2.2. Kebijakan Transformasi BRI UNIT pada
tahun 1984.
Perubahan fundamental berupa transformasi sistem BRI
UNIT dari sistem yang berorientasi pada
Kebijakan Pemberian Kredit Bimas yang
bersifat Alokasi (Suply Led Approach) pada tahun 1984 menjadi sistem pemberian
kredit melalui BRI UNIT yang berorientasi kearah berkembangnya mekanisme pasar
(Demand Following Approach), telah membawa perubahan-perubahan yang mendasar
dalam manajemen bisnis dan operasional maupun strategi bisnis BRI UNIT, sesuai
tahapan dan proses waktu yang dilaluinya.
Analisis keberadaan
sistem BRI UNIT sebagai Lembaga Keuangan Mikro, dengan menggunakan Metode
Tingkat Kemandirian dan Profitabilitas
Kelembagaaan (Cost Recovery Level) dari
Robert Christen (1996), dapat dibagi dalam 3 tahapan yaitu :
1). Periode Subsidy Dependence (1973 s/d 1983).
2). Periode Operating Self Sufficiency (1984 s/d 1985).
3). Periode Micro Finance Intermediaries (1986 s/d saat
ini)
Melalui suatu proses transformasi yang panjang maka setiap tahapan periode dalam perkembangan
kelembagaan BRI UNIT, perkembangan
kinerja bisnis, maupun kebijakan
operasionalnya dapat dipakai sebagai bench mark bagi upaya untuk
memperbanyak Lembaga Keuangan Mikro, tidak terkecuali untuk daerah pesisir
dengan potensi perikanannya yang masih terbuka.
1). Periode 1973 s/d 1983.
Pada periode ini
sistem BRI UNIT menjadi salah satu elemen dari kesatuan unsur Agro Ekonomis
suatu Unit Desa, yang fungsi utamanya adalah menyalurkan Kredit Program
Pemerintah, yaitu Kredit Bimas. Hal tersebut merupakan implementasi dari Policy
Ekonomi Makro dari Pemerintah dibidang perkreditan pada saat itu yang berupa
“Subsidized selective credit policy”.
Sejalan dengan
kebijakan ekonomi makro pemerintah, maka policy dan strategi bisnis BRI UNIT
dijalankan dengan pendekatan “Supply Led” dalam bentuk:
a.
BRI UNIT adalah kepanjangan tangan (extended
arm) dari Kantor Cabang BRI dalam menyalurkan
Kredit Bimas kepada para petani (fungsi channeling agency).
b.
Lending Price Policy ditetapkan dan diset oleh
Pemerintah.

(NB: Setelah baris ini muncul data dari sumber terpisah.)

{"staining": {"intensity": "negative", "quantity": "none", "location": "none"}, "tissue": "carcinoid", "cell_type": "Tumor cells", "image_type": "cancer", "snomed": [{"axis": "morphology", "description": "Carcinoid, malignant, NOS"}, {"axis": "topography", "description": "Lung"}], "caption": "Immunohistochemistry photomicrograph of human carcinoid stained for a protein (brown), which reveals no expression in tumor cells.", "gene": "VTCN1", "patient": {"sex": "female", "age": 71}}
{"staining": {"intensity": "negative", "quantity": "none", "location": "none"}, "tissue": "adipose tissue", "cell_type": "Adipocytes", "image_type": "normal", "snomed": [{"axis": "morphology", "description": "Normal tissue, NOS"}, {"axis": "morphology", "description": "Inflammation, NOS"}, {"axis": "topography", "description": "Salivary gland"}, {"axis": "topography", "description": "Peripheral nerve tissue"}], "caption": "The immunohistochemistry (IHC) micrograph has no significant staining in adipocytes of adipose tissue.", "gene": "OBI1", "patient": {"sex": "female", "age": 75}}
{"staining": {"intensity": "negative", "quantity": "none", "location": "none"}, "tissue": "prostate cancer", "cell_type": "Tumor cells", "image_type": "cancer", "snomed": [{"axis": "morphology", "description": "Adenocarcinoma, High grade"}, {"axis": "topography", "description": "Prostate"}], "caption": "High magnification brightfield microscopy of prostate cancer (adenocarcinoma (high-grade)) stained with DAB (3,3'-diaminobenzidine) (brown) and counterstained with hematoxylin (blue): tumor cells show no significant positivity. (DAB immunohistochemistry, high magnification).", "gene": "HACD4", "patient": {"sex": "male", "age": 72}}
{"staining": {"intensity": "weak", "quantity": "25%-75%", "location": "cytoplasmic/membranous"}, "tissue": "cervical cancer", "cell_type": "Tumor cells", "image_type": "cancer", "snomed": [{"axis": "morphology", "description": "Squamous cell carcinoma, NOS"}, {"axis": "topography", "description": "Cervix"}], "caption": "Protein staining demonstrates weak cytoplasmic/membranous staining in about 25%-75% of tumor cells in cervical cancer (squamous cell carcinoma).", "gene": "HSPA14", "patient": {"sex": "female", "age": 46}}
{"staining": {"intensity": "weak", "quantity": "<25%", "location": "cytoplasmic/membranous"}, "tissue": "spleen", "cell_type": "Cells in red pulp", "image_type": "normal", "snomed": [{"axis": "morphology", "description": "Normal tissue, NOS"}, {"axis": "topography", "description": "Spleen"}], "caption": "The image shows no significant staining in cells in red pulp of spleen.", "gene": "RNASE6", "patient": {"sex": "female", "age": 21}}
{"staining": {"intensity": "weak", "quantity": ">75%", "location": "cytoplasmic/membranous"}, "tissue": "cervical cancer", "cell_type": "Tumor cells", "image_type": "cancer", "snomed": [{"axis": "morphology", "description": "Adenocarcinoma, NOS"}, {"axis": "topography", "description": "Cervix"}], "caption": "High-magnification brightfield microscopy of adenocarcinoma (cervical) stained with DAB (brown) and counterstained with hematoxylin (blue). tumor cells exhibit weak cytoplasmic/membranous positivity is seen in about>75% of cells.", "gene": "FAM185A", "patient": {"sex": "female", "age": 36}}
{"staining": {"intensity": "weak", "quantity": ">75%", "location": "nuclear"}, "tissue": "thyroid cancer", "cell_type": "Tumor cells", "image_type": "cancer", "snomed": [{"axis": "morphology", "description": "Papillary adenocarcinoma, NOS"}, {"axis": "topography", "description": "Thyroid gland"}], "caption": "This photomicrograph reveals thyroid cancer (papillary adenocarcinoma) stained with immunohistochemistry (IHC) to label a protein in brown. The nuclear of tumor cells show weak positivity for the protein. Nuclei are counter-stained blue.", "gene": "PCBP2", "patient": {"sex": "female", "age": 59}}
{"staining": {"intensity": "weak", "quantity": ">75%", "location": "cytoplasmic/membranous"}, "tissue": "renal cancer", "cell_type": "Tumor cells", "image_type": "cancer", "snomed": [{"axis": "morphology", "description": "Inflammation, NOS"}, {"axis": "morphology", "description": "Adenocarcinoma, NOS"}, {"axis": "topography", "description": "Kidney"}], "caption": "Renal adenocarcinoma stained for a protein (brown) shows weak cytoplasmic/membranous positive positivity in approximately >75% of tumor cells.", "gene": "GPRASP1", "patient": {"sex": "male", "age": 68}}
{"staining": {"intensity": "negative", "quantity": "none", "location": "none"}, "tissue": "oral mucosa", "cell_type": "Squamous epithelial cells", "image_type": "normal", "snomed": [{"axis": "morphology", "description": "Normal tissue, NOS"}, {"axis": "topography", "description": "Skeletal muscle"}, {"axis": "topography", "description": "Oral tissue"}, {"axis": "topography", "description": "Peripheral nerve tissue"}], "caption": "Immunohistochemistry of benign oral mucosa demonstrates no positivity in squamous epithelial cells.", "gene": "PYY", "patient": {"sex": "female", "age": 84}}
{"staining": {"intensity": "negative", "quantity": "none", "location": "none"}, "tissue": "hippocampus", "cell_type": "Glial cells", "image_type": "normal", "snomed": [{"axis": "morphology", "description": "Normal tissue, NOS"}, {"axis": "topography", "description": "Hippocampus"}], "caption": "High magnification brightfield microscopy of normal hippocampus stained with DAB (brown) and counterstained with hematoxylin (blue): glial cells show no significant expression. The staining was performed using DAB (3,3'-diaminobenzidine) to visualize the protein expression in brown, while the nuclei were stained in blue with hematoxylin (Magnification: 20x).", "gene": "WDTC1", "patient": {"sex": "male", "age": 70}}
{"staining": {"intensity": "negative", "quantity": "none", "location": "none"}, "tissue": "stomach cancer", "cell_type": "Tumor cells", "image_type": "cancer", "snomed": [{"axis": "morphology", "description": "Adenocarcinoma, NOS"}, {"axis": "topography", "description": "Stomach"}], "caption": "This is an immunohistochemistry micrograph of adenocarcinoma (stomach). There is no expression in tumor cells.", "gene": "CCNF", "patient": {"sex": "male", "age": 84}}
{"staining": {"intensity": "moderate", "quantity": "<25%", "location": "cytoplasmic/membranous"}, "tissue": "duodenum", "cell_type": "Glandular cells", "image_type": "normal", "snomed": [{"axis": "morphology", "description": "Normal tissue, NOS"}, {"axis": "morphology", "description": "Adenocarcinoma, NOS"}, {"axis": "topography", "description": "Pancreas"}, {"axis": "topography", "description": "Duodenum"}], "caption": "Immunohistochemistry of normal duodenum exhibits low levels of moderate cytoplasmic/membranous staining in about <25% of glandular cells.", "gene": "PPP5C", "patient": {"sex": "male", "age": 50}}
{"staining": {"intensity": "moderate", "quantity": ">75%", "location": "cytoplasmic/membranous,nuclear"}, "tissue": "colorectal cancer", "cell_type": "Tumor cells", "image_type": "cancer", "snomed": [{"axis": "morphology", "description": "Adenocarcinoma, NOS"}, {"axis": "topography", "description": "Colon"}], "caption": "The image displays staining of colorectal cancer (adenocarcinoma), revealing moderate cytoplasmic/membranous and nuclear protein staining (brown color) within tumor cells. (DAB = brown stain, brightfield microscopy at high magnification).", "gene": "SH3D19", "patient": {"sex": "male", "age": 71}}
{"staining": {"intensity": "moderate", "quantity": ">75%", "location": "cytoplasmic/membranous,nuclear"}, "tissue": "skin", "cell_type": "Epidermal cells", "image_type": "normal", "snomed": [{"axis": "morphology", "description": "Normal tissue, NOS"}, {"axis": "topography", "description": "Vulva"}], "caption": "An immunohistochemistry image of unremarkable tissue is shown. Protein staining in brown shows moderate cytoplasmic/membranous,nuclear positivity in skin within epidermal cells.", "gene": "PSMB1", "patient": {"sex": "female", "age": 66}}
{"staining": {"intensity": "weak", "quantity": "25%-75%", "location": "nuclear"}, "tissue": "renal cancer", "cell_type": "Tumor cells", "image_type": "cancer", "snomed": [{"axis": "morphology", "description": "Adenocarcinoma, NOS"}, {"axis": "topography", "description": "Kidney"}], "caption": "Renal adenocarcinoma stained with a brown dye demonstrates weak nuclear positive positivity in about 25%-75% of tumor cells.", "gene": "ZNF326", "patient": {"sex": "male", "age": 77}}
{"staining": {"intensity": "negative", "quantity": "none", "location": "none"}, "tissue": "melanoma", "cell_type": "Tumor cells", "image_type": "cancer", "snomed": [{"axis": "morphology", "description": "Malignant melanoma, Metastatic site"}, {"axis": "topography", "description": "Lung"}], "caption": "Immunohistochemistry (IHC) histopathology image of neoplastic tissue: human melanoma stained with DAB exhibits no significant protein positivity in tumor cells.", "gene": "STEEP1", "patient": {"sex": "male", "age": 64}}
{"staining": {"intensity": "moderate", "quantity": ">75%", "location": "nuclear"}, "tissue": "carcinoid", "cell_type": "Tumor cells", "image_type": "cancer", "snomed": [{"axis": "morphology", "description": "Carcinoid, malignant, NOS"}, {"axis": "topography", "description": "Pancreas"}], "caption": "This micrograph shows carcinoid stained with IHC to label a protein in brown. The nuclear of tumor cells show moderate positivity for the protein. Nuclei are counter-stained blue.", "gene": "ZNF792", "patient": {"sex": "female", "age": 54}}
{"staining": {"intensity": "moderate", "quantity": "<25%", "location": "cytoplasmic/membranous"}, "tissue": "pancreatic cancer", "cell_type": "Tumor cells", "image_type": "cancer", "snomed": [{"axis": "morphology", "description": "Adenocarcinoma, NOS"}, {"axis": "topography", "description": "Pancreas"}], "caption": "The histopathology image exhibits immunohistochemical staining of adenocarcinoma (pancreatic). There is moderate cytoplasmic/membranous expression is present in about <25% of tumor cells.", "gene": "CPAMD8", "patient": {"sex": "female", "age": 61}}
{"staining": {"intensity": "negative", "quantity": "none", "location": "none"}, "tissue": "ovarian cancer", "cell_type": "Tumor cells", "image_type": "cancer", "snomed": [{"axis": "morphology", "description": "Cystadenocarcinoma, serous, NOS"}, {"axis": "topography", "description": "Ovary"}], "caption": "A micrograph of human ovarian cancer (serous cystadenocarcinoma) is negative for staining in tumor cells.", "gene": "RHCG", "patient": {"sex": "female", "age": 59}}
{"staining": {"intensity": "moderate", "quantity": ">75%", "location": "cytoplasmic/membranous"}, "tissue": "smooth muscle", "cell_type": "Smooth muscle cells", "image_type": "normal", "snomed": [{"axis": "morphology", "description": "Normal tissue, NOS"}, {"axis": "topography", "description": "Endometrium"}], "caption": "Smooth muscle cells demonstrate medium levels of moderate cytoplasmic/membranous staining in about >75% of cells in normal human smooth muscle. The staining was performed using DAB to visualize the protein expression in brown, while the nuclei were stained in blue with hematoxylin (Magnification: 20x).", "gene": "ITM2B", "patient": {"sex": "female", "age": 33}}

Dengan subsidi bunga kepada para petani, maka suku bunga kredit
Bimas petani dapat diberikan dibawah suku bunga pasar.
c.
Sifat Kredit yang diberikan adalah massal
kepada target group (para petani), dengan persyaratan yang telah ditetapkan
oleh Pemerintah.
d.
Selama periode ini BRI UNIT juga memberikan
Kredit Mini (1974) dengan dana APBN,
untuk kebutuhan modal masyarakat pedesaan sampai jumlah Rp.200.000,-.
Selain itu pada tahun 1981 melalui Kredit likuditas BI, BRI
UNIT juga menyalurkan Kredit Midi untuk jumlah
diatas Rp.200.00 s/d Rp.500.000,- .Kebijakan Lending Price untuk kedua
jenis kredit tersebut ditetapkan oleh Pemerintah sebesar 12 %.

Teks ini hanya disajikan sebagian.